MATERIAL SUPPLIED.

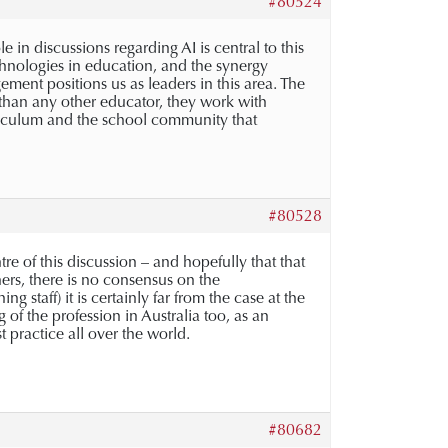
#80524
e in discussions regarding AI is central to this
echnologies in education, and the synergy
ent positions us as leaders in this area. The
o than any other educator, they work with
urriculum and the school community that
#80528
tre of this discussion – and hopefully that that
hers, there is no consensus on the
 staff) it is certainly far from the case at the
of the profession in Australia too, as an
practice all over the world.
#80682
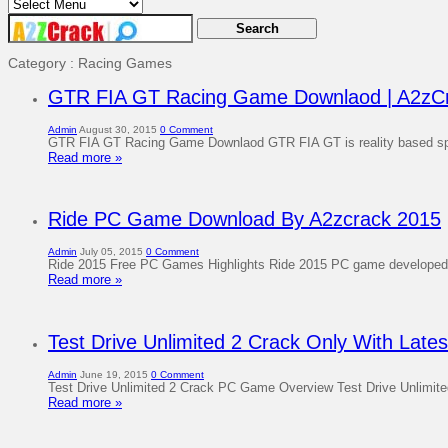
Category : Racing Games
GTR FIA GT Racing Game Downlaod | A2zC
Admin
August 30, 2015
0 Comment
GTR FIA GT Racing Game Downlaod GTR FIA GT is reality based spo
Read more »
Ride PC Game Download By A2zcrack 2015
Admin
July 05, 2015
0 Comment
Ride 2015 Free PC Games Highlights Ride 2015 PC game developed a
Read more »
Test Drive Unlimited 2 Crack Only With Late
Admin
June 19, 2015
0 Comment
Test Drive Unlimited 2 Crack PC Game Overview Test Drive Unlimite
Read more »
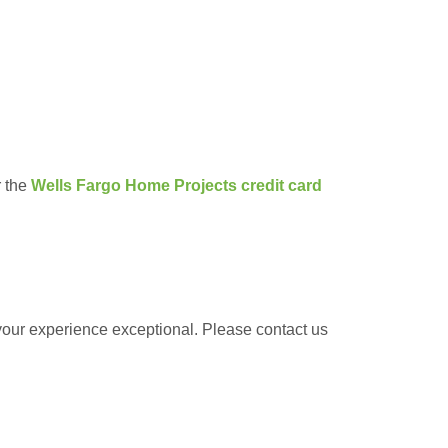
r the
Wells Fargo Home Projects credit card
 your experience exceptional. Please contact us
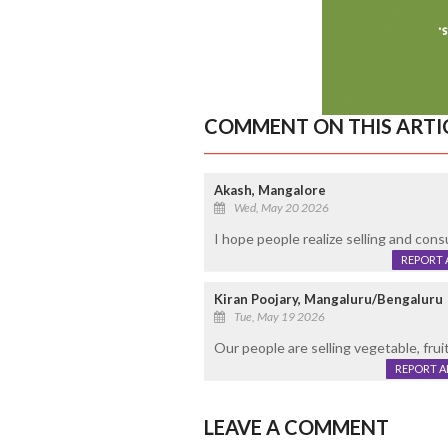
COMMENT ON THIS ARTI
Akash, Mangalore
Wed, May 20 2026
I hope people realize selling and cons
REPORT 
Kiran Poojary, Mangaluru/Bengaluru
Tue, May 19 2026
Our people are selling vegetable, frui
REPORT 
LEAVE A COMMENT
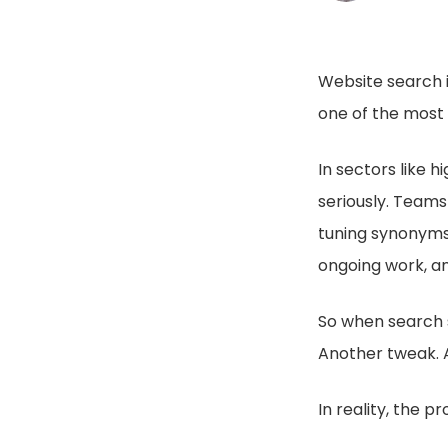
Website search i
one of the most f
In sectors like 
seriously. Teams
tuning synonyms,
ongoing work, an
So when search s
Another tweak. A
In reality, the 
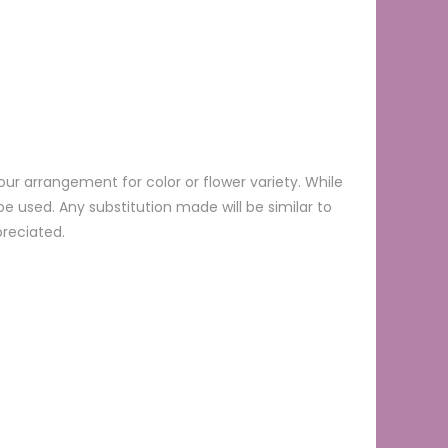
ur arrangement for color or flower variety. While
 used. Any substitution made will be similar to
preciated.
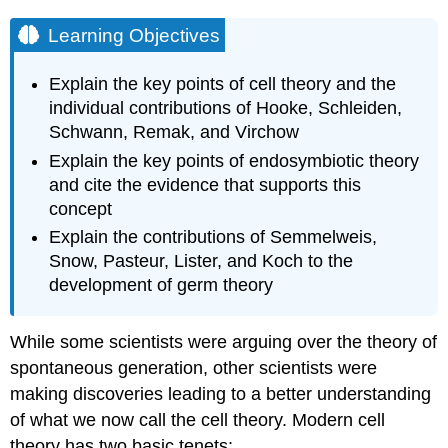
Learning Objectives
Explain the key points of cell theory and the
individual contributions of Hooke, Schleiden,
Schwann, Remak, and Virchow
Explain the key points of endosymbiotic theory
and cite the evidence that supports this
concept
Explain the contributions of Semmelweis,
Snow, Pasteur, Lister, and Koch to the
development of germ theory
While some scientists were arguing over the theory of
spontaneous generation, other scientists were
making discoveries leading to a better understanding
of what we now call the cell theory. Modern cell
theory has two basic tenets:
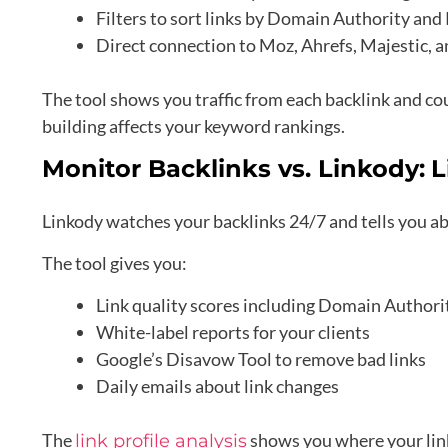
Filters to sort links by Domain Authority and
Direct connection to Moz, Ahrefs, Majestic,
The tool shows you traffic from each backlink and coun
building affects your keyword rankings.
Monitor Backlinks vs. Linkody:
L
Linkody watches your backlinks 24/7 and tells you abo
The tool gives you:
Link quality scores including Domain Authori
White-label reports for your clients
Google’s Disavow Tool to remove bad links
Daily emails about link changes
The
shows you where your link
link profile analysis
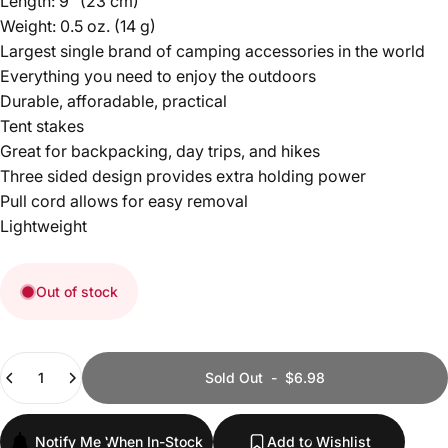
Length: 9” (23 cm)
Weight: 0.5 oz. (14 g)
Largest single brand of camping accessories in the world
Everything you need to enjoy the outdoors
Durable, afforadable, practical
Tent stakes
Great for backpacking, day trips, and hikes
Three sided design provides extra holding power
Pull cord allows for easy removal
Lightweight
Out of stock
Quantity
Sold Out
-
$6.98
Notify Me When In-Stock
Add to Wishlist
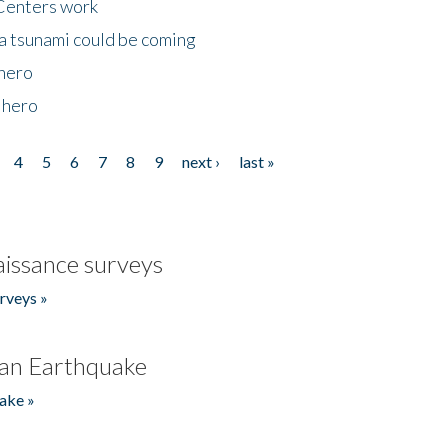
Centers work
 a tsunami could be coming
 hero
 hero
4
5
6
7
8
9
next ›
last »
issance surveys
rveys »
an Earthquake
ake »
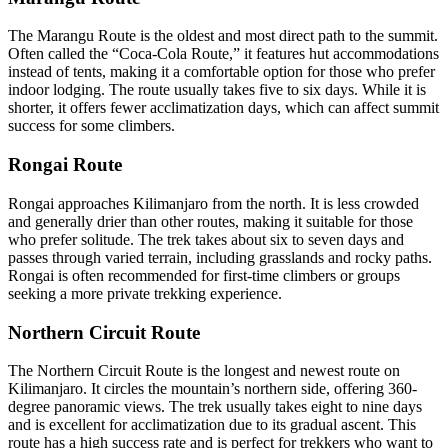
The Marangu Route is the oldest and most direct path to the summit.
Often called the “Coca-Cola Route,” it features hut accommodations
instead of tents, making it a comfortable option for those who prefer
indoor lodging. The route usually takes five to six days. While it is
shorter, it offers fewer acclimatization days, which can affect summit
success for some climbers.
Rongai Route
Rongai approaches Kilimanjaro from the north. It is less crowded
and generally drier than other routes, making it suitable for those
who prefer solitude. The trek takes about six to seven days and
passes through varied terrain, including grasslands and rocky paths.
Rongai is often recommended for first-time climbers or groups
seeking a more private trekking experience.
Northern Circuit Route
The Northern Circuit Route is the longest and newest route on
Kilimanjaro. It circles the mountain’s northern side, offering 360-
degree panoramic views. The trek usually takes eight to nine days
and is excellent for acclimatization due to its gradual ascent. This
route has a high success rate and is perfect for trekkers who want to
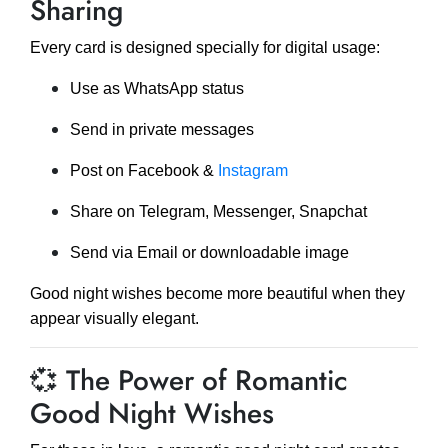
Sharing
Every card is designed specially for digital usage:
Use as WhatsApp status
Send in private messages
Post on Facebook &
Instagram
Share on Telegram, Messenger, Snapchat
Send via Email or downloadable image
Good night wishes become more beautiful when they
appear visually elegant.
💞 The Power of Romantic
Good Night Wishes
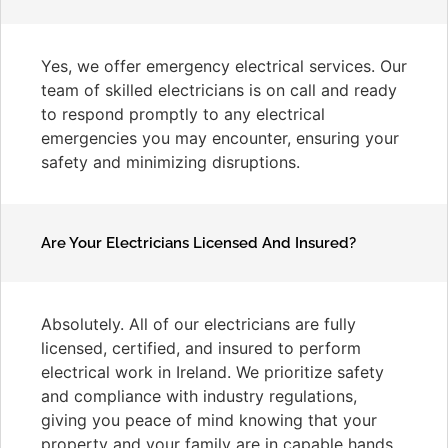
Yes, we offer emergency electrical services. Our
team of skilled electricians is on call and ready
to respond promptly to any electrical
emergencies you may encounter, ensuring your
safety and minimizing disruptions.
Are Your Electricians Licensed And Insured?
Absolutely. All of our electricians are fully
licensed, certified, and insured to perform
electrical work in Ireland. We prioritize safety
and compliance with industry regulations,
giving you peace of mind knowing that your
property and your family are in capable hands.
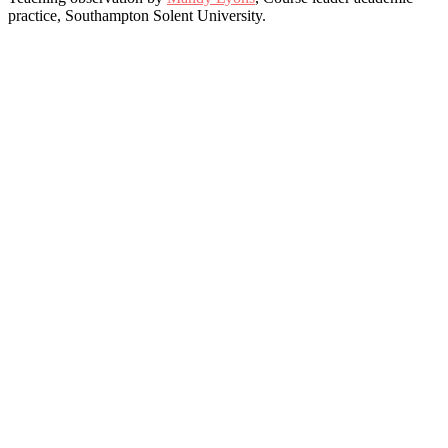
practice, Southampton Solent University.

WHAT TO DO.
List each line in the listing above that contains the word "points".

YOUR RESPONSE.
Explain the key points of cell theory and the
Explain the key points of endosymbiotic theory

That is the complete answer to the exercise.